Realistic text (|log π| ≈ 2.85):

config (trainer head / vLLM head) Fast-LLM / vLLM DeepSpeed / vLLM
fp32 (floor) 0.0017 0.0017
bf16 — fp32 / fp32 — production 0.0227 0.0222
bf16 — fp32 / bf16 0.0320 0.0319
bf16 — bf16 / fp32 — prod mismatch (fp32_lm_head off) 0.0329 0.0319
bf16 — bf16 / bf16 0.0392 0.0393
fp16 — fp32 / fp16 0.0042 0.0041
fp16 — fp16 / fp16 0.0050 0.0051

Random tokens (|log π| ≈ 13.88):

config (trainer head / vLLM head) Fast-LLM / vLLM DeepSpeed / vLLM
fp32 (floor) 0.0024 0.0024
bf16 — fp32 / fp32 — production 0.0259 0.0356
bf16 — fp32 / bf16 0.0262 0.0359
bf16 — bf16 / fp32 — prod mismatch 0.0263 0.0361
bf16 — bf16 / bf16 0.0267 0.0365
fp16 — fp32 / fp16 0.0034 0.0039
fp16 — fp16 / fp16 0.0034 0.0039

Takeaways

  • fp32_lm_head helps a bit more on the untied 7B, but it's a modest bump, not a different regime. On text, matching the trainer head to vLLM's fp32 logits tightens 0.0329 → 0.0227 (~31%, vs ~25% on the tied 0.5B; within Fast-LLM, 1.11% → 0.73%). The untied model's real contribution is qualitative — the vLLM quant genuinely binds, so this is the production path rather than an emulation — not a large quantitative jump. On random the head column is flat (head precision is irrelevant at high entropy), same as 0.5B.
  • It's still a partial fix. Even fully matched, the trainer↔vLLM bf16 text gap is ~0.023 nats; the residual is bf16 body rounding that decorrelates across engines (per-token error correlation ρ ≈ 0.39), which the head can't touch (~⅔ of the gap).
  • Fast-LLM matches DeepSpeed on text and is closer to vLLM on random. The fp32 floor between the two trainers is 0.0000 (fp32-identical). On text the bf16 gap vs vLLM is within noise (0.0227 vs 0.0222). On random Fast-LLM is clearly closer to vLLM than DeepSpeed is (0.026 vs 0.036): DeepSpeed's bf16 is noisier on random tokens (within-engine RMS error 0.049 vs Fast-LLM's 0.040), including one outlier token at |δ| ≈ 1.1 nats that Fast-LLM and vLLM agree on. Adopting Fast-LLM adds no sampler↔trainer mismatch beyond the proven stack.
  • fp16 is ~5–8× tighter than bf16 across the board, but vLLM can't run an fp16 fp32-head (its quant rejects an fp16 body), so an fp16 trainer can't be head-matched to vLLM. Moot in practice — the stack runs bf16.
  • Absolute magnitude is small: the per-token gap is ~0.02–0.04 nats (typical reweight exp(δ) ≈ 1.02–1.04), well below the literature's 2–24 nats — that range is long sampled generations on larger models with policy drift; this is a single prefill at init. mean(δ) ≈ 0 in every cell, so the gap is variance, not bias.

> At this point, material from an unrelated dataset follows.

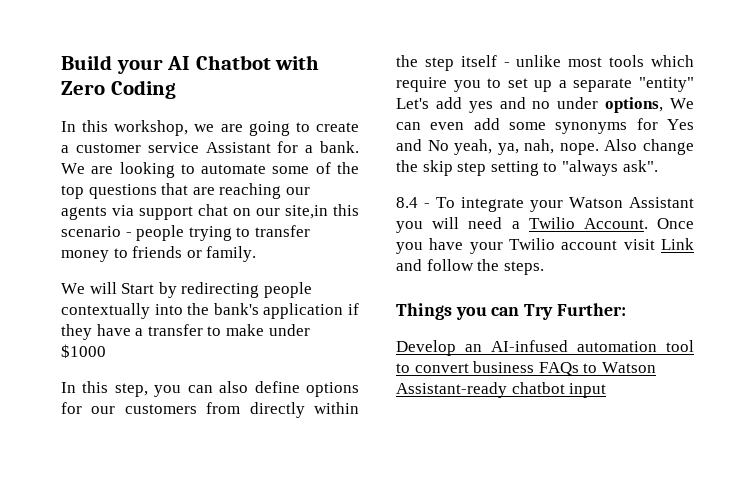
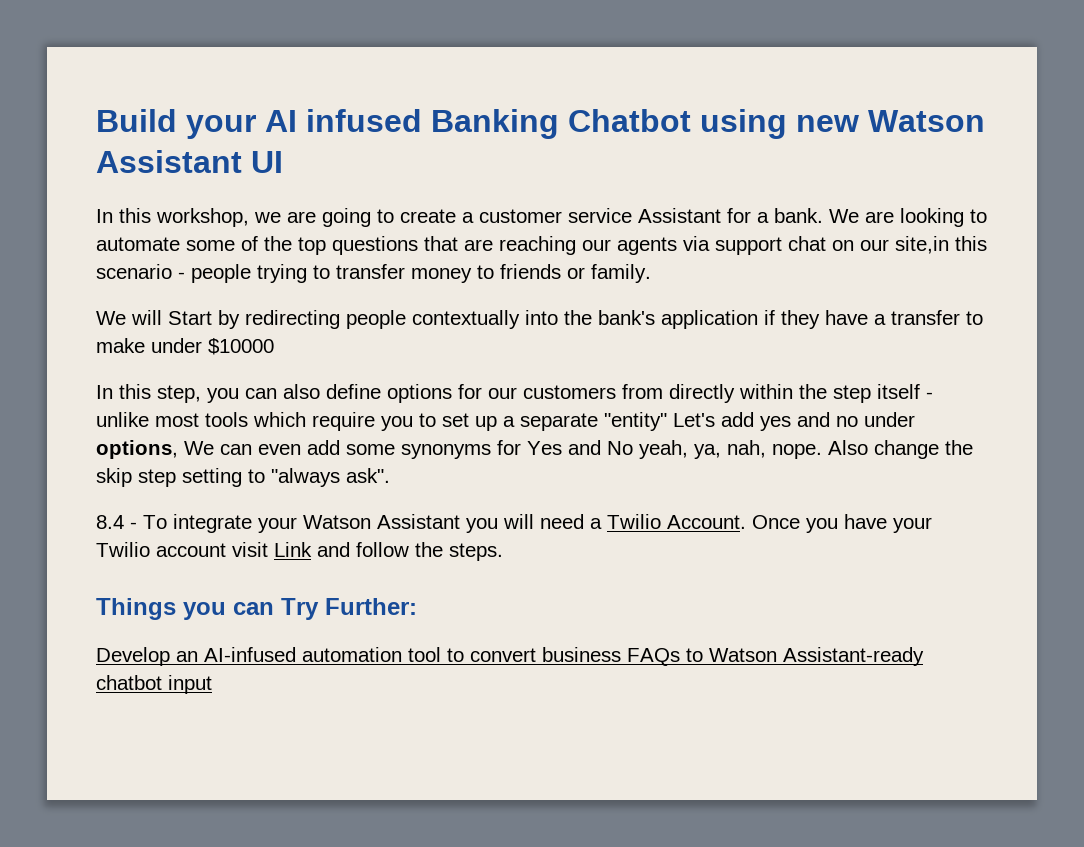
[195,55,320,70] [61,80,176,99] Chatbot with Zero Coding -> [306,109,985,139] [96,150,283,173] infused Banking Chatbot using new Watson Assistant UI
[61,344,106,358] $1000 -> [208,338,274,355] $10000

Rows requiring a vLLM fp32 head at fp16 are dropped (unavailable). Forward-only: Fast-LLM uses StageMode.inference, DeepSpeed initializes its engine without an optimizer — both verified bitwise-identical to their forward+backward log π. Tools: tools/evaluate_precision{,_deepspeed,_vllm,_cross_engine}.py.